*** Opening INFORMATION SHOWN ***

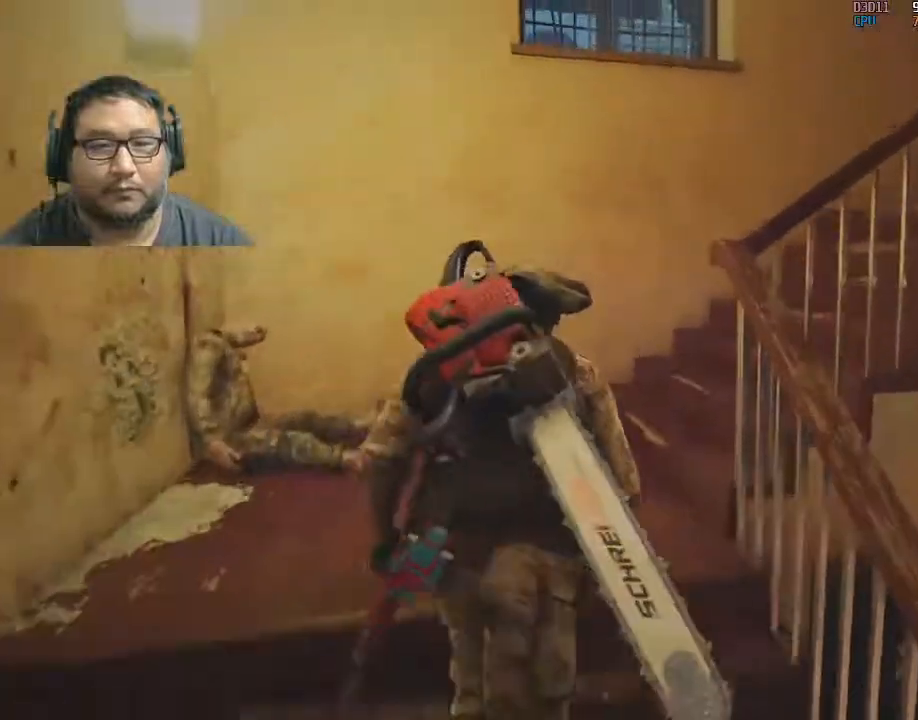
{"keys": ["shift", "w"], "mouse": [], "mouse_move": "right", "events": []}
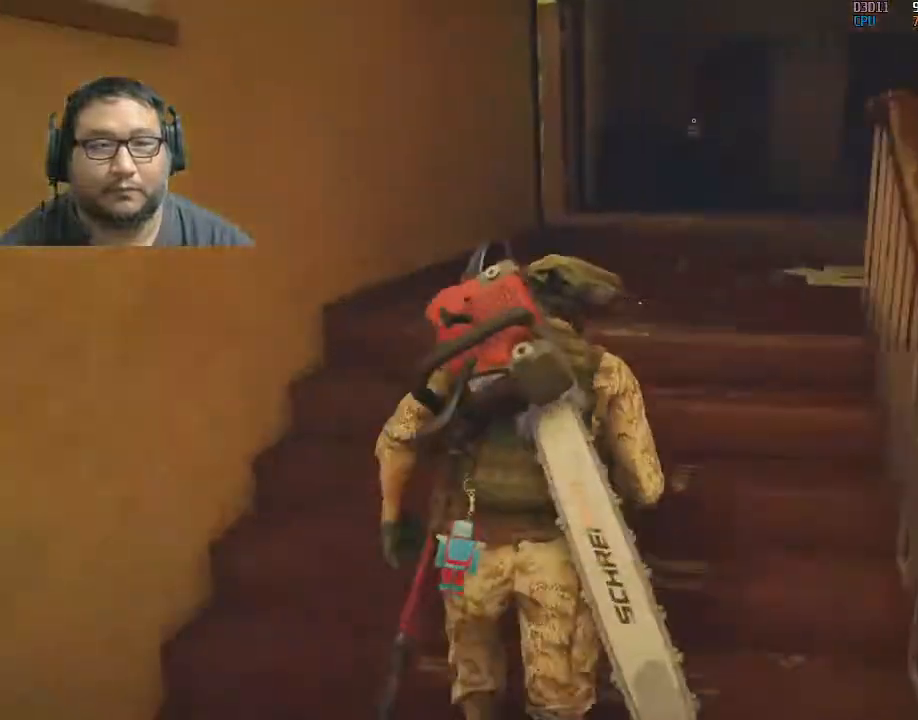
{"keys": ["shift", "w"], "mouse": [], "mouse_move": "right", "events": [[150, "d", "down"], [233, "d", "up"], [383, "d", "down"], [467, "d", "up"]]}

*** Closing INFORMATION SHOWN ***
*** Opening INFORMATION SHOWN ***

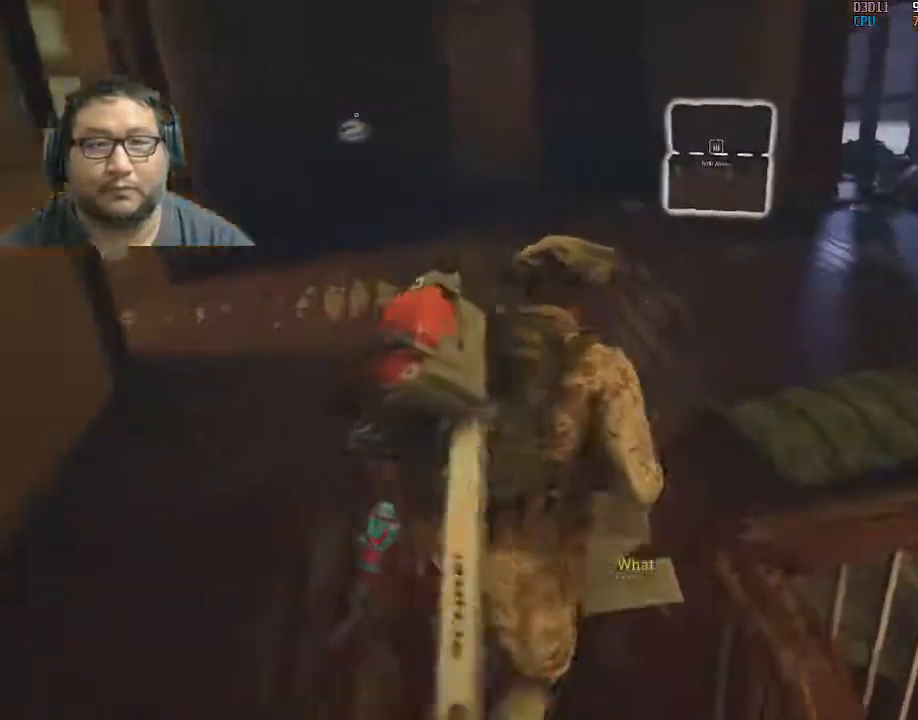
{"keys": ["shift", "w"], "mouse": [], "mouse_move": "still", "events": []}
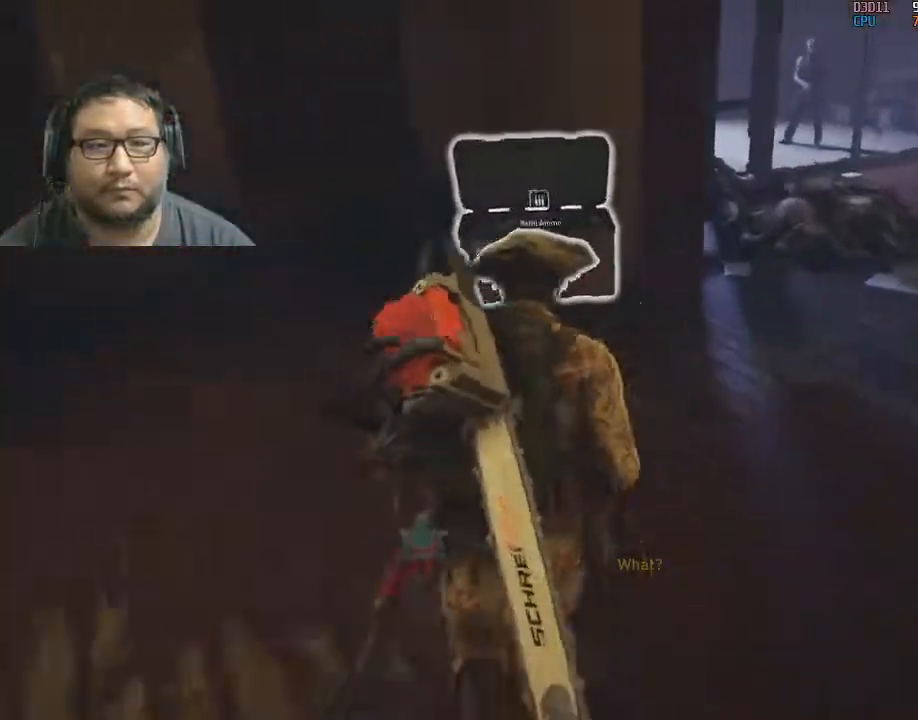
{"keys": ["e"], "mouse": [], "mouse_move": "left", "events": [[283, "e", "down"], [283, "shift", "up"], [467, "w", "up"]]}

*** Closing INFORMATION SHOWN ***

* _WHAT YOU HAVE TO DO_:
Which lines in the entries above contain "right"? Pull each of them out.

* _PROBLEM SOLUTION_:
{"keys": ["shift", "w"], "mouse": [], "mouse_move": "right", "events": []}
{"keys": ["shift", "w"], "mouse": [], "mouse_move": "right", "events": [[150, "d", "down"], [233, "d", "up"], [383, "d", "down"], [467, "d", "up"]]}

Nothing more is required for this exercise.